Das angeschlagene Medienunternehmen Kinowelt AG, München, will sich in Kürze zu seinem Investorenplan äußern. "Ich gehe davon aus, dass wir in den kommenden Tagen ein entsprechendes Konzept vorlegen werden", erklärte ein Kinoweltsprecher am Mittwoch auf Anfrage.

vwd MÜNCHEN. Medienberichte, wonach das Unternehmen kurz vor der Insolvenz stehe und die konsortialführende BHF-Bank die Fälligkeit eines Kredits von rund 60 Mill. Euro befürworte, wollte der Sprecher nicht kommentieren. Bei der BHF war für eine Nachfrage zunächst niemand zu erreichen. Das Unternehmen, das am Freitag seine Halbjahreszahlen vorlegen will, hatte laut Quartalsbericht zum 31. März 2001 langfristige Darlehen von 253,5 Mill. Eur und kurzfristige Darlehen von 238,2 Mill. Euro.

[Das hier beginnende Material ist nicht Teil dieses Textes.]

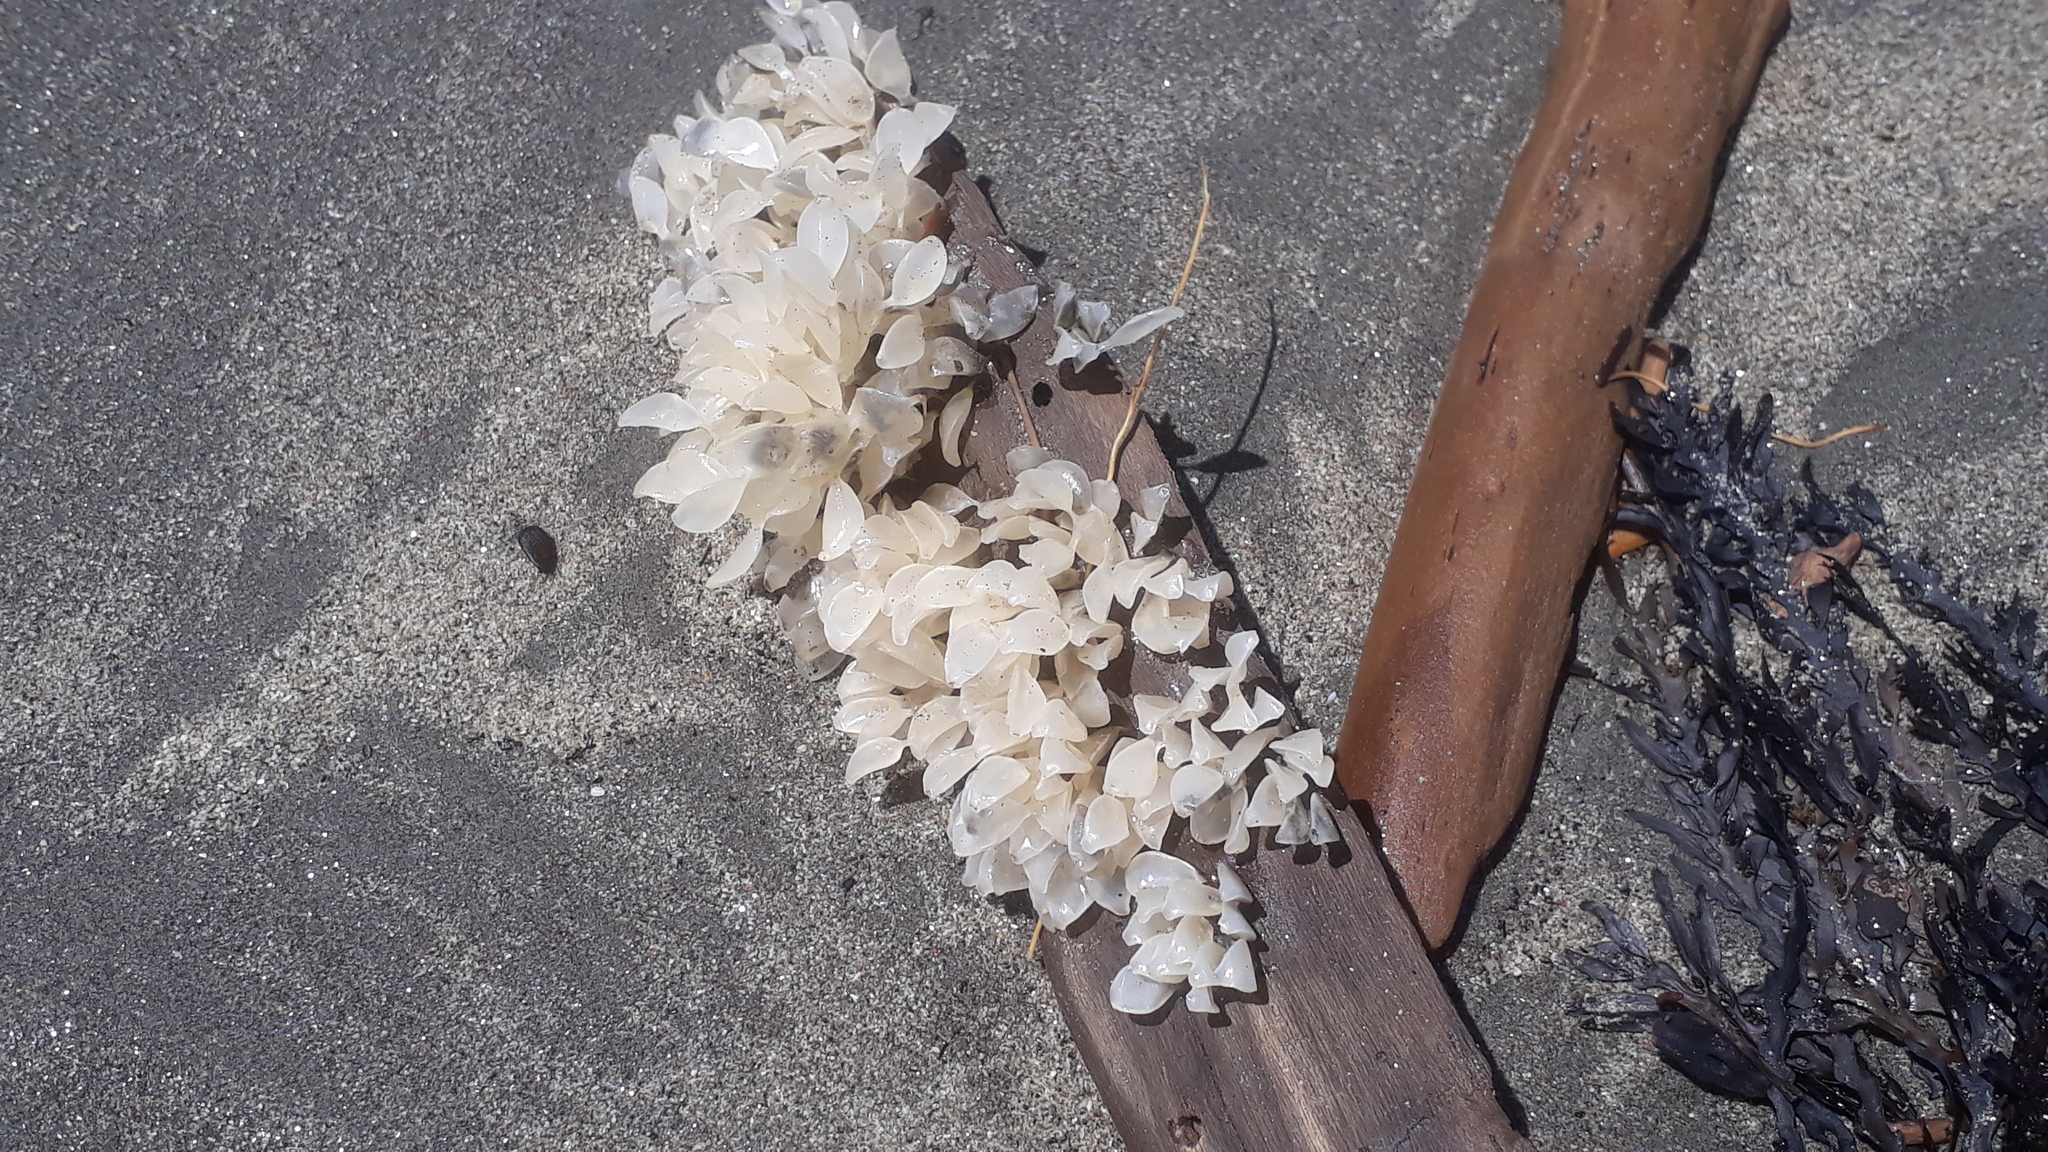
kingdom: Animalia
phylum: Mollusca
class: Gastropoda
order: Neogastropoda
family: Cominellidae
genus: Cominella
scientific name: Cominella adspersa
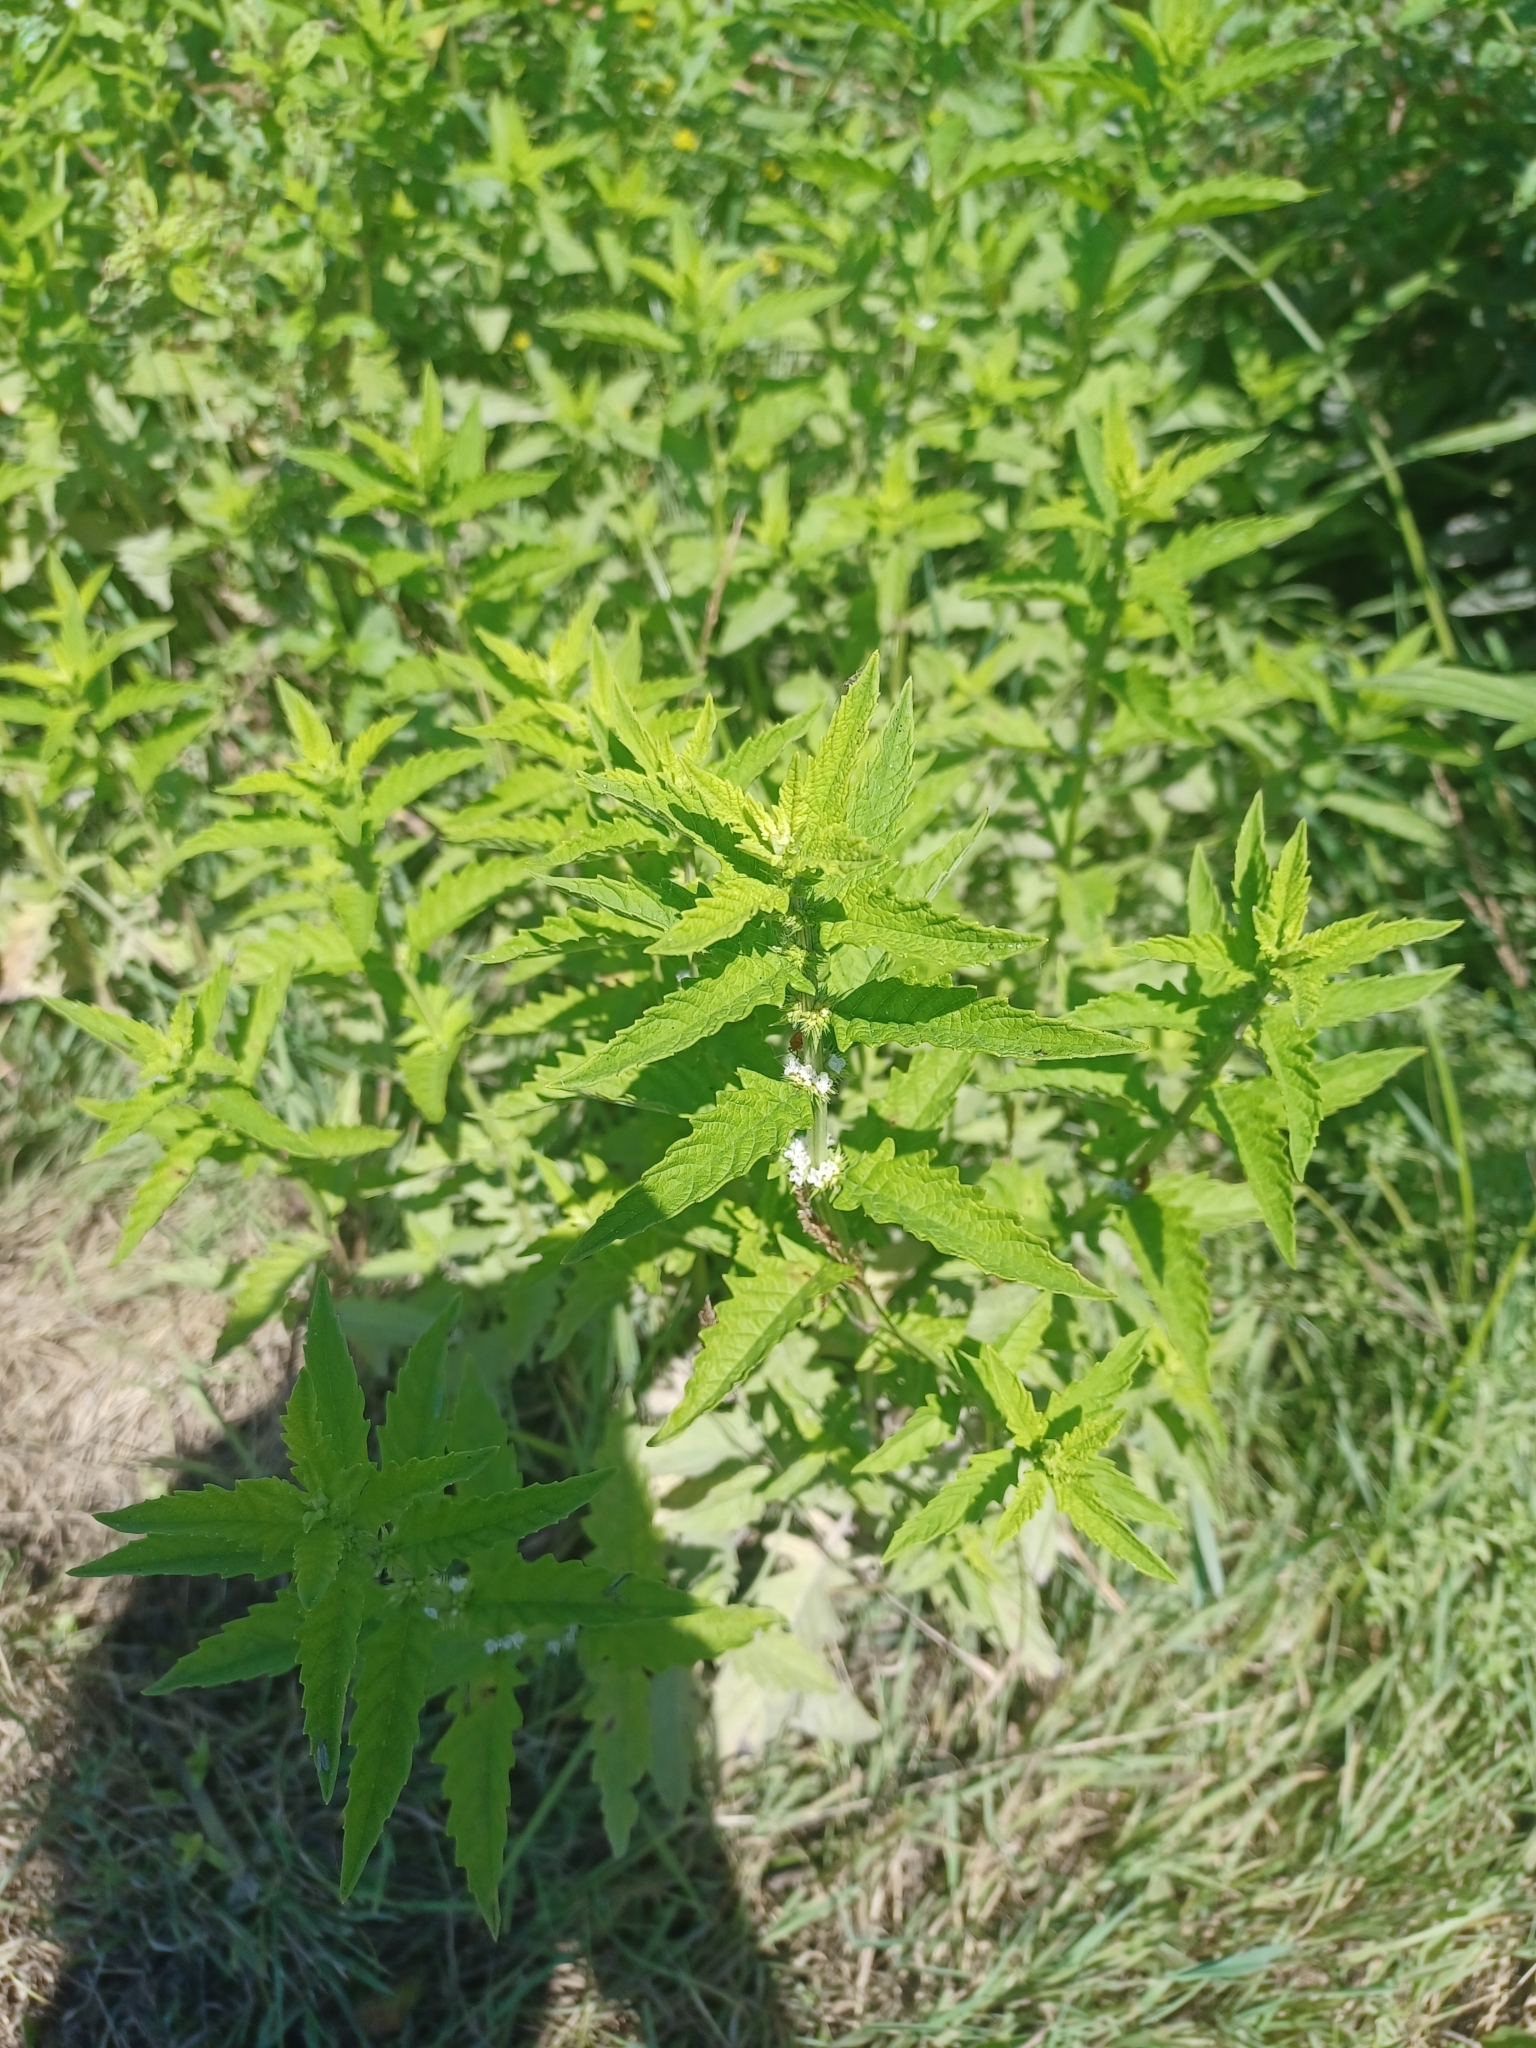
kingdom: Plantae
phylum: Tracheophyta
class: Magnoliopsida
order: Lamiales
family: Lamiaceae
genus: Lycopus
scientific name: Lycopus europaeus
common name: European bugleweed
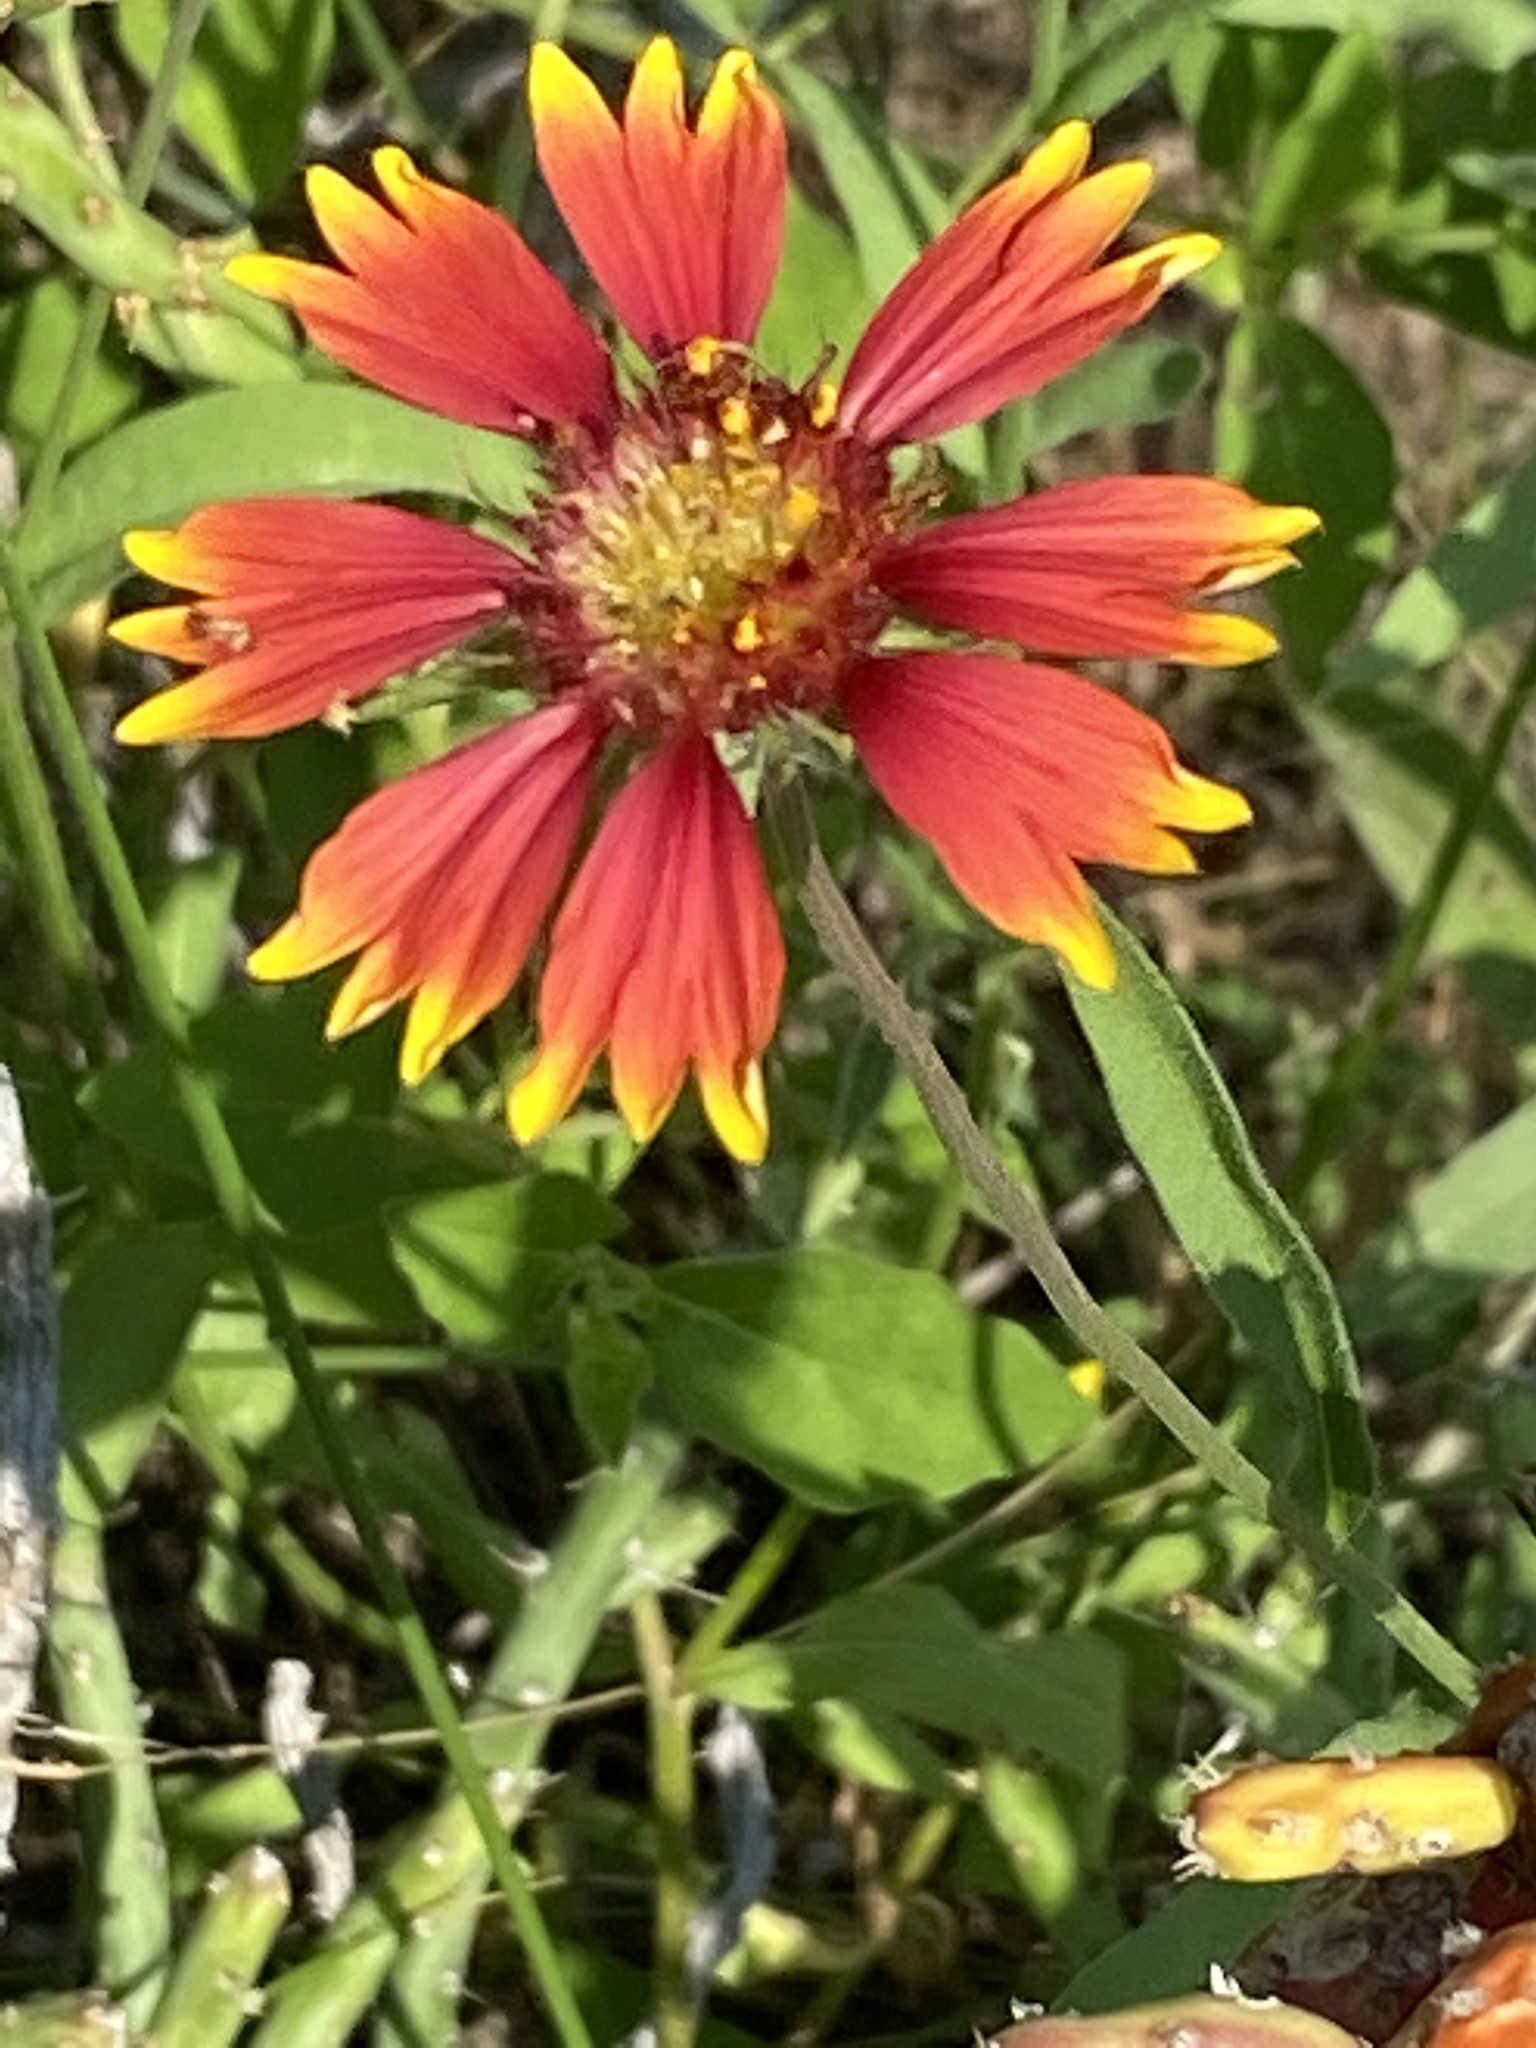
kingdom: Plantae
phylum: Tracheophyta
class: Magnoliopsida
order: Asterales
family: Asteraceae
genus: Gaillardia
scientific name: Gaillardia pulchella
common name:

Die BHF-Bank dementierte am Mittwoch Mediengerüchte, sie sei Konsortialführer eines 60-Millionen-Euro-Kredits bei Kinowelt und habe sich für dessen Fälligkeit ausgesprochen. "Wir stehen in Kreditbeziehungen mit Kinowelt, haben aber die Kredite bisher nicht gekündigt", sagte ein BHF-Sprecher am Mittwoch auf Anfrage. Er wollte sich weder zum Fälligkeitstermin noch über die Höhe des Kredits äußern. Außerdem sei ihm nicht bekannt, dass eine andere Bank Kredite bei Kinowelt gekündigt habe, sagt er. Die BHF war Konsortialführer beim Börsengang von Kinowelt.